── Source text ──

If you manage to break down those lies and avoid those pitfalls, the way forward will be a little more obvious.
All that might look messy before it resolves itself into a nice tidy testimony, but you’ll be using God Himself as your coping mechanism, instead of hate.
messedupandtwisted asked: Hey Unka Glen, my boyfriend and I are in a long distance relationship and we’ve been together for a long time. I found out that he’s cheating on me, because he told me that I’m too fat and ugly and he doesn’t want me anymore. What should I do Unka Glen? I’m hurting so much that I’m thinking of killing myself.
Unka Glen answered: Oh honey, killing yourself won’t solve your problem with this guy. Killing HIM on the other hand… well, but then you’d end up in jail, where there’s nobody to date at all, except for other ladies, which is another post altogether.
Besides, I hear that when you die, your bowels release and you leave a nasty surprise for whoever finds you. That’s not exactly the kind of lasting impression one wants to leave. So if we can’t get rid of the problem by killing you, or him, we have to figure out how to kill these thoughts in your head.

───

▸ **Work to do**
#1 Answer these questions from the advice column:
(a) What does the advice column say you will be using as your coping mechanism instead of hate?
(b) What reason did the boyfriend give for not wanting the asker anymore?
(c) Where does the answer say the asker would end up if she killed the boyfriend?
#2 Resume the advice column, picking up right after its final sentence.

── Supplied information ──

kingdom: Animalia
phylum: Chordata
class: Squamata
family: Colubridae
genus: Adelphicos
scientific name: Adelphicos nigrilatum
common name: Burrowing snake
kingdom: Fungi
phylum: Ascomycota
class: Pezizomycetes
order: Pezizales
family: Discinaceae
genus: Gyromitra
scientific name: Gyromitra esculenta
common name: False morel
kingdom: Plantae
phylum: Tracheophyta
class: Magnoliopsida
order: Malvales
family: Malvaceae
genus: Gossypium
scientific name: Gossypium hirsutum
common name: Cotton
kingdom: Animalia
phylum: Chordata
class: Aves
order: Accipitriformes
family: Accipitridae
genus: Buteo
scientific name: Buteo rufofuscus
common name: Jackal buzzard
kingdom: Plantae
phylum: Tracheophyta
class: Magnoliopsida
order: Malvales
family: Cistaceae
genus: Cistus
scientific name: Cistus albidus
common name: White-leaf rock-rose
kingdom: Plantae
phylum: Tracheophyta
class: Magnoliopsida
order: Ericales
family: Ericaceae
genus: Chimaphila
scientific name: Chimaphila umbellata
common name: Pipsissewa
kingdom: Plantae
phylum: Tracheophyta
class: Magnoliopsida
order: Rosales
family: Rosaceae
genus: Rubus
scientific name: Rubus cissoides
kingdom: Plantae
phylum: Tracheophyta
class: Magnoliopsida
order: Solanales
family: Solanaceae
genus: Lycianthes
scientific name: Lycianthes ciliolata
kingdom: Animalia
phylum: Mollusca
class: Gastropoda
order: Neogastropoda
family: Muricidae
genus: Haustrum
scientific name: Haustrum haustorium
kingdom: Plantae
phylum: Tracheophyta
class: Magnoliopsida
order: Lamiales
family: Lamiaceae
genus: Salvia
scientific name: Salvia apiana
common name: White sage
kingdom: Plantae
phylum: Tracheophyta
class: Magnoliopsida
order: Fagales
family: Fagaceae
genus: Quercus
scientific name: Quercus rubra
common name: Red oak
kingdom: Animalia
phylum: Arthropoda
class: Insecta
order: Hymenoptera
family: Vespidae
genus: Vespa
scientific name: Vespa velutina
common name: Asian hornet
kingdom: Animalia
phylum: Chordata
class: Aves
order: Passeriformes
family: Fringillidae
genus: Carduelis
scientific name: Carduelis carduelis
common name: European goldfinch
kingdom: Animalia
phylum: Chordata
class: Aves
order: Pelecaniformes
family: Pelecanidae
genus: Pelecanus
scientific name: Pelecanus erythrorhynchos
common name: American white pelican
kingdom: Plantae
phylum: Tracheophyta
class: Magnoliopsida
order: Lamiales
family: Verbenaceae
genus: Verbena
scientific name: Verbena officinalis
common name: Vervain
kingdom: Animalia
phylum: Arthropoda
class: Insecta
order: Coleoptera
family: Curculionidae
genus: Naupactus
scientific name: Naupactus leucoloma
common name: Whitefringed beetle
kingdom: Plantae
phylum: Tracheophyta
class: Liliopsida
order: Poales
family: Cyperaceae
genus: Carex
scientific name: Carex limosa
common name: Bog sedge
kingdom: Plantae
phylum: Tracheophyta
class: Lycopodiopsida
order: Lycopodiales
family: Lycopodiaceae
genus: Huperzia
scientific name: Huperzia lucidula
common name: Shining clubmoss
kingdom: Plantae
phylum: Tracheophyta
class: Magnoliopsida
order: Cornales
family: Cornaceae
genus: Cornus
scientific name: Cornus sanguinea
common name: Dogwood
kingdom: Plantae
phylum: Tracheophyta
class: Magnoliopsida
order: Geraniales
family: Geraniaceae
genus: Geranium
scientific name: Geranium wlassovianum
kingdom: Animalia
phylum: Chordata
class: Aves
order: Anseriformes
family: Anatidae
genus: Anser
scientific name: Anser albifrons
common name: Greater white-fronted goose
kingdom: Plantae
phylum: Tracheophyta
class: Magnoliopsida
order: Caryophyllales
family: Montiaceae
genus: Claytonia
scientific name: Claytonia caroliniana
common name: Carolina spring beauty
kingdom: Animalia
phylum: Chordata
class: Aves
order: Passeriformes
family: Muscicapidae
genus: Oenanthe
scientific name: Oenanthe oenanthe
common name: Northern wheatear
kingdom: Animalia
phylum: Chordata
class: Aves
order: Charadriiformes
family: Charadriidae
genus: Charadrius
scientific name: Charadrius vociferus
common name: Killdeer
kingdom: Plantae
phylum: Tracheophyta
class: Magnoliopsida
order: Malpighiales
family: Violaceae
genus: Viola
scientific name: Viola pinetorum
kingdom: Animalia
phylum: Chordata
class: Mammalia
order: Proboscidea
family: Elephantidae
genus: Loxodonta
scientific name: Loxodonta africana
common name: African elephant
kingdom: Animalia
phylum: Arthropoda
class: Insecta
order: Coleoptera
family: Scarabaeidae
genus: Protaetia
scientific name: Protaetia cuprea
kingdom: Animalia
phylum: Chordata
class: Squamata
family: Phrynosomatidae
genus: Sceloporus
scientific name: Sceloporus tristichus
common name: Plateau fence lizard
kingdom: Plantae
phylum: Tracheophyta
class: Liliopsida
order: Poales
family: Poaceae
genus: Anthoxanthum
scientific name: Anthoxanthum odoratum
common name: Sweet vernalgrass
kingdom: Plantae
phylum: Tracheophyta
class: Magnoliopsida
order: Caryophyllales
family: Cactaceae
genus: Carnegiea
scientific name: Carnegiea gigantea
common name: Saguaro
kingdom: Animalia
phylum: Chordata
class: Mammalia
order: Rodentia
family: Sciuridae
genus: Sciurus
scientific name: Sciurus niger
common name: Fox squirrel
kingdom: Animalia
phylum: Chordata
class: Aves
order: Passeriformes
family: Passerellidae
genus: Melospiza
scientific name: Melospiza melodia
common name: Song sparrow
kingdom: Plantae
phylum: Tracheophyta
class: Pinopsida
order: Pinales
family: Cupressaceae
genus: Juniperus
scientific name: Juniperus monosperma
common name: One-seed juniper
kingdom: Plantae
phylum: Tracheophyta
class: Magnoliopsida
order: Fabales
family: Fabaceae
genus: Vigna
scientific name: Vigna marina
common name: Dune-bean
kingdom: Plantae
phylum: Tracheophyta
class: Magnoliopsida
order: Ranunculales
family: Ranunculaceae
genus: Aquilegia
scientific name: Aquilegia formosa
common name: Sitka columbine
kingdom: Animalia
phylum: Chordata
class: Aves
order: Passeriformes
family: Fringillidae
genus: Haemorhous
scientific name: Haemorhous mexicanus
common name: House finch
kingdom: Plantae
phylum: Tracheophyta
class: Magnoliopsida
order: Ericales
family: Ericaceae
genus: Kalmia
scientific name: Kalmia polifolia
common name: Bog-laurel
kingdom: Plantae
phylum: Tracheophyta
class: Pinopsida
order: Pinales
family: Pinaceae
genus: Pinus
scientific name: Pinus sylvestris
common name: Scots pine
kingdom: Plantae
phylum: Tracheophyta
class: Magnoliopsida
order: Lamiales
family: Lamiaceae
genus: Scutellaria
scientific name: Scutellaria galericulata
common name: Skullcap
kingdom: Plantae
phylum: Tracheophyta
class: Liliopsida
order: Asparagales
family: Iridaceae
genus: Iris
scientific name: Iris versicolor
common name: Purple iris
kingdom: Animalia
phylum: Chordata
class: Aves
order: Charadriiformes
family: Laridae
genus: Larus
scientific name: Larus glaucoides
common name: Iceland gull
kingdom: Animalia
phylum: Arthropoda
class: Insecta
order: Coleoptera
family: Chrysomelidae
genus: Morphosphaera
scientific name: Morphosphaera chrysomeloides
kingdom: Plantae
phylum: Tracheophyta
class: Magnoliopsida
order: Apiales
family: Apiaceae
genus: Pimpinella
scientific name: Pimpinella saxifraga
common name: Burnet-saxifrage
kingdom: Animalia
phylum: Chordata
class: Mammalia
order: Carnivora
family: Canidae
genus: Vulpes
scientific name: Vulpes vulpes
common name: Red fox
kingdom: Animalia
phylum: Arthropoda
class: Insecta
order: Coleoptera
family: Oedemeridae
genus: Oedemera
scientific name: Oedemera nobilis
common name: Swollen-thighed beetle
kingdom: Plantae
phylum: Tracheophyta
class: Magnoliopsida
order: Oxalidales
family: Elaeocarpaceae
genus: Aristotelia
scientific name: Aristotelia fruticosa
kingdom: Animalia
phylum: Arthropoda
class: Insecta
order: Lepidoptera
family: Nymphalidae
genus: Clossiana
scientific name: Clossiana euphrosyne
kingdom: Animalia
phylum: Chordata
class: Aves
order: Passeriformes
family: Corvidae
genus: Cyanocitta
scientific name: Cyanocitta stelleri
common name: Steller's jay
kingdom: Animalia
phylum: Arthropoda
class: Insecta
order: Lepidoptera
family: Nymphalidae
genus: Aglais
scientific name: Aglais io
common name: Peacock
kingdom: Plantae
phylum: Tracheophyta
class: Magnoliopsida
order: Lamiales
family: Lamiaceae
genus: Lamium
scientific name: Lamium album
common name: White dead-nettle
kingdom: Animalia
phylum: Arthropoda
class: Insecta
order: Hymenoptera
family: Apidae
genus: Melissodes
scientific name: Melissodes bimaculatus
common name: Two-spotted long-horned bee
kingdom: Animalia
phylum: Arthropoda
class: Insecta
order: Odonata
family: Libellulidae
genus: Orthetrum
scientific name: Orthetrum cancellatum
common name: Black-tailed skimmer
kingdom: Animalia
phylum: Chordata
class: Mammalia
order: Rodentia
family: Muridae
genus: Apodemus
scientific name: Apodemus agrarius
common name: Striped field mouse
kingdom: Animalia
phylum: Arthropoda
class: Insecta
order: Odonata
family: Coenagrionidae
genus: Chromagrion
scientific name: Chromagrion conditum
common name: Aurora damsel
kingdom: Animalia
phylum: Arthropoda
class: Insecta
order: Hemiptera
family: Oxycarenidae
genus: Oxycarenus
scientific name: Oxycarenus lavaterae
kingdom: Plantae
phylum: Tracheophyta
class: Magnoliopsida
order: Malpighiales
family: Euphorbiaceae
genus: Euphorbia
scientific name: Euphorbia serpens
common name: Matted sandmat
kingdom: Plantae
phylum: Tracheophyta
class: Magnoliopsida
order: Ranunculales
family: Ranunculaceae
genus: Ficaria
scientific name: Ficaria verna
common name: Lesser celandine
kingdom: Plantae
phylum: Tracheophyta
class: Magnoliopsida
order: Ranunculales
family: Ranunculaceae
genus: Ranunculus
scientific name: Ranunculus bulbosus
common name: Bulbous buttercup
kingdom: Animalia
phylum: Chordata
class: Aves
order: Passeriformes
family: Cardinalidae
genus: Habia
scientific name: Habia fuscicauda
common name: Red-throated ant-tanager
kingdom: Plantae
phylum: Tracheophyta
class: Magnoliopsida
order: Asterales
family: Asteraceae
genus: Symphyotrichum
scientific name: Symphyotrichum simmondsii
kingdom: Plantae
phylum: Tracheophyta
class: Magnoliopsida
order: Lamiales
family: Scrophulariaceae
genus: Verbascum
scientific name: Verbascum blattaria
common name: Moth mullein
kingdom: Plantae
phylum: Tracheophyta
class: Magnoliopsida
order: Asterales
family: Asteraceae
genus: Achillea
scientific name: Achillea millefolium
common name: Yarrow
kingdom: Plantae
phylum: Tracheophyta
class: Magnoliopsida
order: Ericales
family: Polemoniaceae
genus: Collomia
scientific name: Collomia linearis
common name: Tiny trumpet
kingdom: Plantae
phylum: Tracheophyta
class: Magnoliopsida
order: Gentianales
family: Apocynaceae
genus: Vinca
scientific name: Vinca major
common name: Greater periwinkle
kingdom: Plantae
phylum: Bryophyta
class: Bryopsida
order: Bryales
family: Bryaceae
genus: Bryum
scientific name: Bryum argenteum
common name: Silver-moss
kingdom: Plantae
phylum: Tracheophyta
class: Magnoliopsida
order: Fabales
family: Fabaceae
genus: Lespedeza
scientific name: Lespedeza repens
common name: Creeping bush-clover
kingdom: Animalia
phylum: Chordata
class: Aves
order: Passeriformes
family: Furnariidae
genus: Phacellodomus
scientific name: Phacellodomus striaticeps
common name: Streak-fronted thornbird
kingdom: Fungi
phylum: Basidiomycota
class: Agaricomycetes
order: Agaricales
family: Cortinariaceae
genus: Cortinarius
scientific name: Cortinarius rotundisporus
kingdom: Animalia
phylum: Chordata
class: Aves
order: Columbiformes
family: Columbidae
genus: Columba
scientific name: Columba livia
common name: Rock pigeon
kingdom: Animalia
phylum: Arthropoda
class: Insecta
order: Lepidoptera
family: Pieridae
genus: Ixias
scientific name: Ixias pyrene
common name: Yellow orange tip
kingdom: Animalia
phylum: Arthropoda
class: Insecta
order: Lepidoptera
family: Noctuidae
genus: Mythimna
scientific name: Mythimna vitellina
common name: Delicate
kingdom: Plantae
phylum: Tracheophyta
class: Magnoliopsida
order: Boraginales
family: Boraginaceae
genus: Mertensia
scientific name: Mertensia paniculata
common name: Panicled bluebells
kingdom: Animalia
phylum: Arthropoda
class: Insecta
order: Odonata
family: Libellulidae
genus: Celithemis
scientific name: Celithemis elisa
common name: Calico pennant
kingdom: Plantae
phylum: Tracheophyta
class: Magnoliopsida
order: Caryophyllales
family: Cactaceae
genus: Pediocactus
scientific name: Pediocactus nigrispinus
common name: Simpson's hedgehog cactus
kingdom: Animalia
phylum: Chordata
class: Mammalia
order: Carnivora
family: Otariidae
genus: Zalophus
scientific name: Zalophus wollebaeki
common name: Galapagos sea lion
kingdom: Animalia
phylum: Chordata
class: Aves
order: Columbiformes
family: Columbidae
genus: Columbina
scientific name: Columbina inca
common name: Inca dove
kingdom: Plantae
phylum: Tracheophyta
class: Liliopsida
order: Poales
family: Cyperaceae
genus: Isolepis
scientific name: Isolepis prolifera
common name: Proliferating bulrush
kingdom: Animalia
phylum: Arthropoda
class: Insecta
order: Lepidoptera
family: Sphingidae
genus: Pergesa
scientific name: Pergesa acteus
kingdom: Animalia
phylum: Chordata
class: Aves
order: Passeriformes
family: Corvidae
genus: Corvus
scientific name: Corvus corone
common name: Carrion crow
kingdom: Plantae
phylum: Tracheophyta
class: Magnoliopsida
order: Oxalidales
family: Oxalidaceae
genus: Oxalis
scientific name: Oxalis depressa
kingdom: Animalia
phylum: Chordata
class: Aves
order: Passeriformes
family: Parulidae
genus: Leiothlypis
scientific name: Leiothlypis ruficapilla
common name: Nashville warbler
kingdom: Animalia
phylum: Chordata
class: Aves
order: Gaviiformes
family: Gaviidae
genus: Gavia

───

▸ **Responses to the tasks**
#1
(a) God Himself.
(b) He said she's too fat and ugly.
(c) In jail.

#2
Let me give you a three step process:
1. Don’t eat the fruit of the poisoned tree. If you hang around as many courtrooms as I do, you pick up the lingo. And in this case “eating the fruit of the poisoned tree” means that if the source of the information is messed up, then the information coming from that source must be regarded as messed up too.
Let’s say you want to invest a lot of money in the stock market, and the homeless man on the corner holds up an empty soup can to his ear, and tells you that he’s receiving a transmission that tells him tech stocks are likely to trend upwards this year. You wouldn’t invest in tech stocks, because, ya know, you have to consider the source.
And trust me, a bum with an intergalactic soup can communicator has more credibility than a cheating ex-boyfriend.
2. No blame-shifting. He’s trying to say it’s not his fault that he cheated on you, it’s your fault for gaining weight. He’s actually attempting to make YOU blame yourself for HIS wrong actions.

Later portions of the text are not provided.